Under the ranked-choice system, voters choose their top three candidates in order of preference. The candidate with the fewest first-place votes is eliminated, and the second choices of the voters who selected that candidate as their first choice are distributed to the remaining contenders. The process is repeated until one candidate exceeds 50 percent.
A Bay Citizen simulation based on the poll results estimated that Lee would triumph after nine elimination rounds. The simulator can be viewed here:
The elimination process on Election Day may well unfold differently. The poll asked respondents for their views on 11 of the 16 candidates who appear on the ballot.
Lee’s advantage is overwhelming and possibly insurmountable, according to Corey D. Cook, director of USF’s Leo T. McCarthy Center for Public Service and the Common Good, who helped administer the poll.
“Lee’s the clear-cut first choice, but he’s also getting second-place votes from everybody,” Cook said. “No contenders have a chance to catch him in the subsequent tallies — he just wins.”
In addition to his 23-point advantage in first-place votes, Lee claimed more second-place votes (10.8 percent) and third-place votes (6.8 percent) than any other candidate in the poll. Among Chinese voters, he swept 57.3 percent of first-place votes in the poll; Yee was a distant second at 7.7 percent.

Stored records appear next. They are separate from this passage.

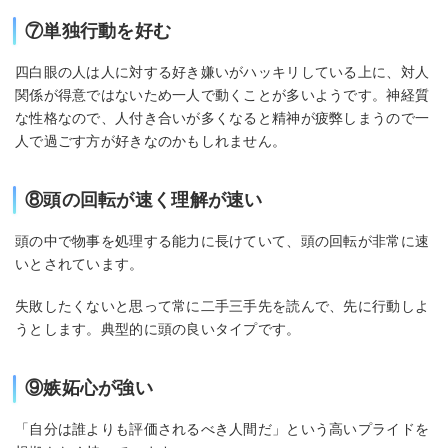
⑦単独行動を好む
四白眼の人は人に対する好き嫌いがハッキリしている上に、対人
関係が得意ではないため一人で動くことが多いようです。神経質
な性格なので、人付き合いが多くなると精神が疲弊しまうので一
人で過ごす方が好きなのかもしれません。
⑧頭の回転が速く理解が速い
頭の中で物事を処理する能力に長けていて、頭の回転が非常に速
いとされています。
失敗したくないと思って常に二手三手先を読んで、先に行動しよ
うとします。典型的に頭の良いタイプです。
⑨嫉妬心が強い
「自分は誰よりも評価されるべき人間だ」という高いプライドを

Herrera and Yee laid the groundwork for their mayoral campaigns years ago. Despite spending more than $1 million each, both have sputtered since Lee entered the race Aug. 8.
When the Board of Supervisors named Lee interim mayor in January, after former Mayor Gavin Newsom was elected lieutenant governor, Lee promised not to run for a full term. But after two of his biggest political supporters — Rose Pak, the powerful Chinatown lobbyist, and former Mayor Willie Brown — led an effort to draft him into the race, Lee changed his mind.
That reversal does not appear to have hurt Lee, and neither have allegations of ethical misconduct by some of his supporters. To the contrary, his entrance into the race seems to have energized Chinese voters.
Roughly 85 percent of Chinese respondents approved of Lee’s job performance, according to the poll, a figure that exceeded even the 76 percent approval rating he has among voters who are not Chinese.
And 40.2 percent of Chinese respondents said they had been following the mayoral race “a lot” compared to 24.7 percent of non-Chinese voters.